E assim um filme de tanto potencial chega morno.

Bem diferente de suas outras experiências, mais intimistas, precisas, concisas e muito mais fortes, intensas e potentes, mas válido pela reflexão. 

sexta-feira, 27 de fevereiro de 2015

Timbuktu - Abderrahmane Sissako


Mais uma oportunidade de conhecer lugares distantes e pouco conhecidos. A Mauritânia fica no noroeste da África e faz fronteira com Argelia, Marrocos, Senegal e Mali, por exemplo, mas de sua cinematografia se tem pouco acesso.

Timbuktu é uma ótima maneira de mudar um pouco isso, Sissako faz uma ficção tocante baseada em situações reais de como grupos tentam se impor pela força, intimidação e violência.

Timbuktu é uma cidade no Mali onde culturas diferentes costumavam conviver (sounghais, árabes e tuaregues), porém esse cenário vem mudando. 

No filme o que vemos é essa pequena cidade no meio do deserto ser dominada por radicais islâmicos e tentando impor suas regras a todos os cidadãos.

Para fazer valer seus interesses passam por cima inclusive de preceitos islâmicos e entram em embate até com o representante religioso local. 

Há também situações que mostram incoerências e hipocrisias seja de um recém convertido ao islamismo que não consegue ser sincero de abrir mão da música em sua vida...

Seja de um vigilante local que fuma escondido...

Ou principalmente de homens que quebram regras em nome da atração que sentem por algumas mulheres.

Assim, o filme explicita as arbitrariedades dos radicais e se torna uma espécie de filme-denúncia.

Mas é importante ressaltar a poesia do filme, a maneira intimista como mostra algumas famílias, os pequenos conflitos cotidianos e as lindas paisagens.

Importante para que o filme não se torne instrumento de argumentação em guerras que culturas ocidentais distorcem por conta de seus próprios interesses. 

Por exemplo a França que vem apoiando o governo local de Mali contra os grupos islâmicos (e que nos acontecimentos de 2015 foram se declarando contra violências e radicalismos de islâmicos mas não de outros grupos, como os judeus). 

Ou os EUA que o colocaram na disputado de melhor filme estrangeiro no Oscar e são um dos principais defensores de guerras (que sempre se dizem contra o terror, mas são causadoras de).

Timbuktu emociona e instiga e merece ser visto para ser discutido mas também para que possa nos tocar com uma bela e triste história.

quinta-feira, 26 de fevereiro de 2015

Dois dias, uma noite (Deux jours, une nuit) - Jean-Pierre e Luc Dardenne


Os irmãos belgas Jean-Pierre e Luc Dardenne têm apresentado um cinema sólido e antenado com problemas político, sociais e suas implicações psicológicas.

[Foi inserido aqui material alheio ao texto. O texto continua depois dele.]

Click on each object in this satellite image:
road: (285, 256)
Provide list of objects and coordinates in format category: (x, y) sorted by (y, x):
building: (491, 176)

Todos seus últimos filmes - O Filho, A Criança, O Silêncio de Lorna, O Garoto de Bicicleta - já comentado aqui - têm narrativas simples que resultam profundas e intimistas. 

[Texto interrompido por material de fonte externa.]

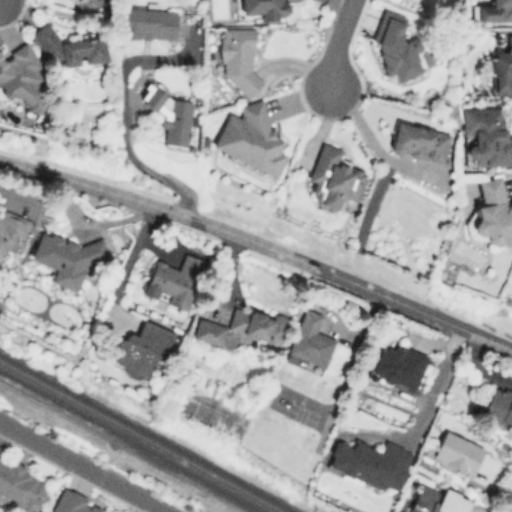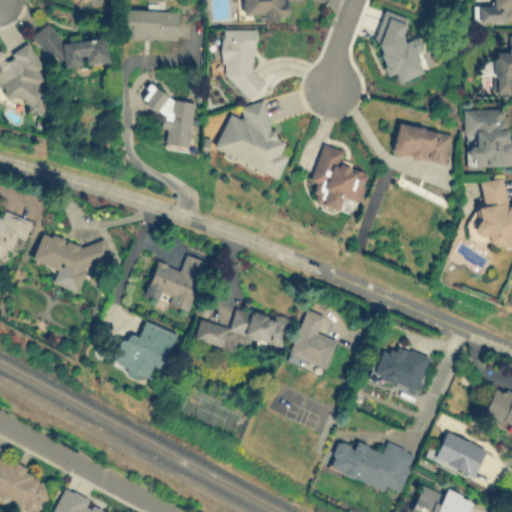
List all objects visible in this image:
building: (82, 0)
road: (341, 3)
building: (265, 8)
building: (492, 11)
building: (148, 23)
road: (337, 42)
building: (395, 46)
building: (67, 47)
building: (68, 47)
building: (237, 57)
building: (502, 68)
building: (21, 77)
building: (21, 77)
road: (122, 108)
building: (170, 114)
building: (169, 115)
building: (249, 137)
building: (485, 137)
building: (249, 139)
building: (418, 142)
building: (418, 143)
road: (374, 144)
building: (332, 176)
building: (333, 177)
building: (491, 213)
building: (493, 213)
building: (10, 228)
building: (11, 231)
road: (258, 245)
building: (65, 257)
building: (66, 257)
road: (125, 266)
building: (174, 280)
building: (173, 281)
building: (256, 323)
building: (239, 329)
building: (208, 330)
building: (310, 339)
building: (309, 340)
building: (143, 346)
building: (142, 349)
building: (398, 366)
building: (398, 367)
building: (498, 405)
building: (498, 406)
road: (421, 416)
railway: (140, 436)
building: (456, 453)
building: (457, 453)
building: (371, 462)
building: (369, 463)
road: (82, 464)
building: (20, 486)
building: (20, 487)
building: (438, 500)
building: (436, 501)
building: (69, 502)
building: (72, 503)
road: (166, 510)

Em Dois dias, uma noite, a narrativa é ainda mais direta, sem qualquer situação paralela, o filme fala do conflito de uma mulher que tem seu emprego ameaçado e sua busca para mantê-lo.

O filme não tem qualquer rebuscamento, traz cruamente as situações vividas por Sandra: o recebimento da notícia em que uma votação seus colegas preferiram receber bônus do que mantê-la na equipe e o que é gerado a partir daí.

O esforço de alguns para tentar refazer a votação e mudar a opinião dos demais e a contagem regressiva dos dois dias e uma noite em que Sandra tenta conversar com seus colegas.

Sandra, brilhantemente vivida por Marion Cotillard (conhecida por trabalhos como Ferrugem e Osso, também comentado aqui) fraqueja nos momentos de dificuldade, mas tira forças do âmago (e de anti-depressivos) para enfrentar os embates com os colegas.

Ela sabe que o recebimento de mil euros é importante para eles, mas tenta fazer com que eles levem em consideração a possibilidade dela ficar desempregada.

Para alguns o filme pode parecer repetitivo pelo discurso feito diversas vezes por Sandra, mas as variações e sutilezas de cada repetição é que tornam o filme tão rico e humano.

Solidariedade, intolerância, respeito, individualismo, violência etc são alguns dos aspectos trabalhados.

Assim, vamos aos poucos nos envolvendo com a complexidade da situação e nos aproximando da personagem.

Ao mesmo tempo vamos compondo os diferentes lados de patronato e trabalhadores e vamos sendo levados para dentro do jogo do capitalismo e os xeques que tem vivido.

E sempre pela perspectiva intimista, marca dos talentosos e comprometidos irmãos.